East Gippsland is gearing up to host the Tenth International Spinach Conference in the first week of May, welcoming around 200 delegates from all over the world.
A bi-annual gathering where participants have the opportunity to learn from the best scientific minds in spinach production from across the world, this is the first time the industry-renowned event has been held in the Southern Hemisphere.
Incorporated into the award-winning East Gippsland Vegetable Innovation Days, the combined event program will bring close to 1000 visitors to the region, playing an important role in supporting the area’s recovery from a summer dominated by bushfires.
Photo: Keynote speakers Dr Jim Correll and Dr Lindsey du Toit.
The conference will feature a full day of speaker sessions, and another day of farm visits, complemented by networking activities that showcase the best of East Gippsland’s produce and natural beauty. A wide range of topics will be covered in the conference programme, including value chains, market trends, climate change, technology, food safety, organic farming and research efforts.
Dr Jim Correll from the University of Arkansas will be headlining the conference program with presentations on downy mildew in spinach, race evolutions and emerging pathogens of spinach crops.
“It’s a very unique part of Australia and anybody who attends will find the spinach production in the East Gippsland area to be fascinating, and really enjoy what is on offer in the surrounding areas,” Dr Correll said.
Research plays a vital role in the horticulture industry and one of the world’s leading experts in disease management in vegetable seed crops, Dr Lindsey du Toit will join Dr Correll as one of the keynote speakers at the May event.
A recipient of the Alfred Christianson Distinguished Professorship in Vegetable Seed Science, Dr. du Toit’s research specialty and interests include epidemiology and management of diseases affecting vegetable seed crops, with a particular focus on spinach, brassicas, carrot, onion, radish and table beets. A Professor and Extension Plant Pathologist at Washington State University, Dr du Toit’s presentation will involve a detailed look at Fusarium Oxysporum in spinach seed production and soil treatments.

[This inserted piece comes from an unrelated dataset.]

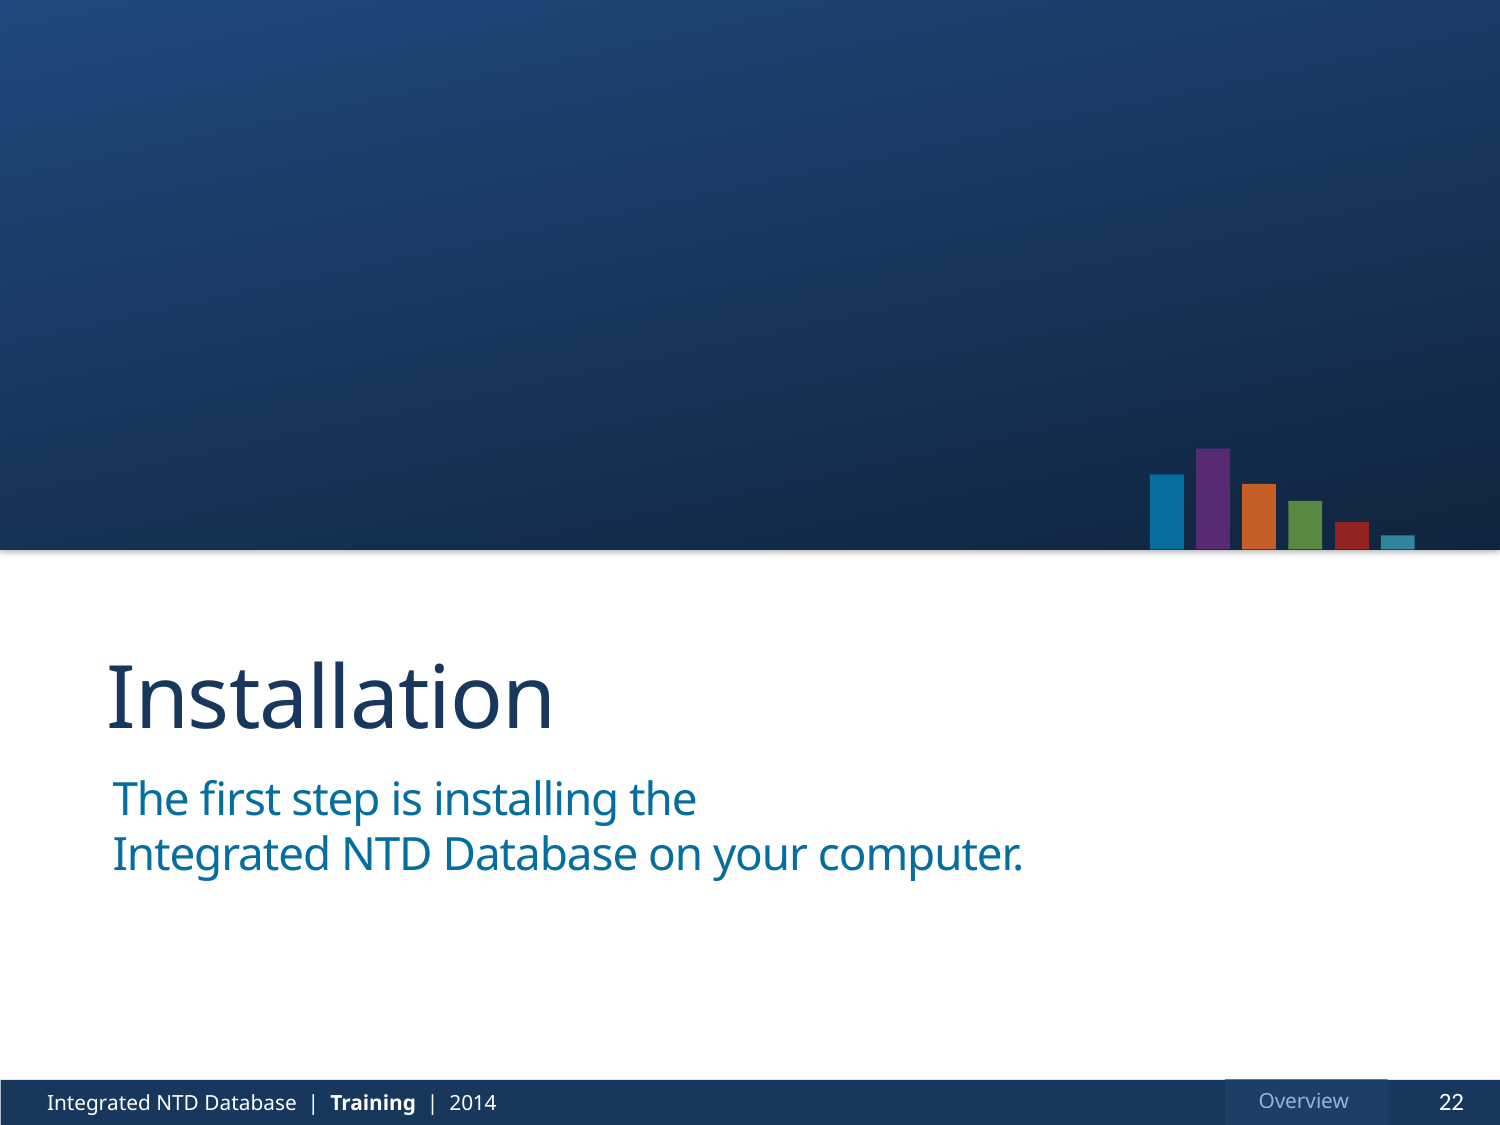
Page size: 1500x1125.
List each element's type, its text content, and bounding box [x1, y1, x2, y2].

title Installation [91, 612, 1442, 730]
list The first step is installing the Integrated NTD Database on your computer. [112, 762, 1388, 1000]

Delighted to be coming to Australia and speaking at the conference, she is looking forward to connecting with the horticulture industry in Gippsland, as well as growers from other regions around the country.
East Gippsland Vegetable Innovation Days Director, Andrew Bulmer says all is on track to deliver a great event that showcases what the region produces, whilst attracting the high-profile International Spinach Conference is fantastic for the region and the Australian industry as a whole.
“We have a significant portion of Australia’s leading spinach growers in Gippsland, so to bring an international conference to the region is going to be brilliant for knowledge sharing and overall growth in the sector,” Mr Bulmer said.